W.E.H Stanner: The Boyer Lectures: After the Dreaming p206
On Alcoholism – A Vertigo in Living
This work is about alcoholism. I’m looking at it from a cellular and molecular place. I’m trying to see what alcohol induced liver disease looks like, from a dissected dead liver to the diseased cells under the microscope. The painted white lines that the imagery are attached to are reminiscent of genetic strands and also communities. Some are more healthy than others. They are all vulnerable and prone to contagion. Some are bleeding from the centre, being the red blood cells and some are dead with no red center. Alcoholism, I believe is genetic but also contagious by association. And no one in close proximity to it is safe from associated damage and fallout.
Colonisation is about fragmentation, disjunctures and separations and alcoholism is the same thing.
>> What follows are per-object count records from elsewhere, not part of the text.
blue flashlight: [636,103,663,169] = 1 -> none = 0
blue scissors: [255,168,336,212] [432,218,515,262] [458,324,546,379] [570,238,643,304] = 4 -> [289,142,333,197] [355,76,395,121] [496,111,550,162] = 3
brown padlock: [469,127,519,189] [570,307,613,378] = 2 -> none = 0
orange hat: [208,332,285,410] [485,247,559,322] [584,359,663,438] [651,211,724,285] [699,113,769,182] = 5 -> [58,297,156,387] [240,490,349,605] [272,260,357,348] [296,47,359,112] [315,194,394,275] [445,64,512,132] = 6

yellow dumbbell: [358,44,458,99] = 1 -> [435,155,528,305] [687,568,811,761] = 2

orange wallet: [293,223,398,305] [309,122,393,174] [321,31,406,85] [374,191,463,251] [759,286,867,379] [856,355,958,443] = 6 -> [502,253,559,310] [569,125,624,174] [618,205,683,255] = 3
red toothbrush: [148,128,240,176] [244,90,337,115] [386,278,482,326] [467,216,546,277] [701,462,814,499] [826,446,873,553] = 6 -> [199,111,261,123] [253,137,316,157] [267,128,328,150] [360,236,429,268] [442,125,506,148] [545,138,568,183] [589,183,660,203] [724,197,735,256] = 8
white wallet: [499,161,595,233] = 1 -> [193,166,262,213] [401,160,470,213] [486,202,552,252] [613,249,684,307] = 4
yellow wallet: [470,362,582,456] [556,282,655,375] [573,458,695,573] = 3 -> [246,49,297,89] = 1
I know from my own personal experience of fragmentation because of alcoholism and addiction. And that personal experience parallels what happens because of colonization. The consequences of that fragmentation caused by colonisation carries on until the present day.
In my collaging I show the different ways non-indigenous artists have illustrated Indigenous people; some were sympathetic while others really racially stereotyped Indigenous people and these images were on the colonisers tableware. So I’ve incorporated some of these images of indigenous people from the Studio Anna Ceramics and from Martin Boyd’s ceramic work dating from the1950s and 60s.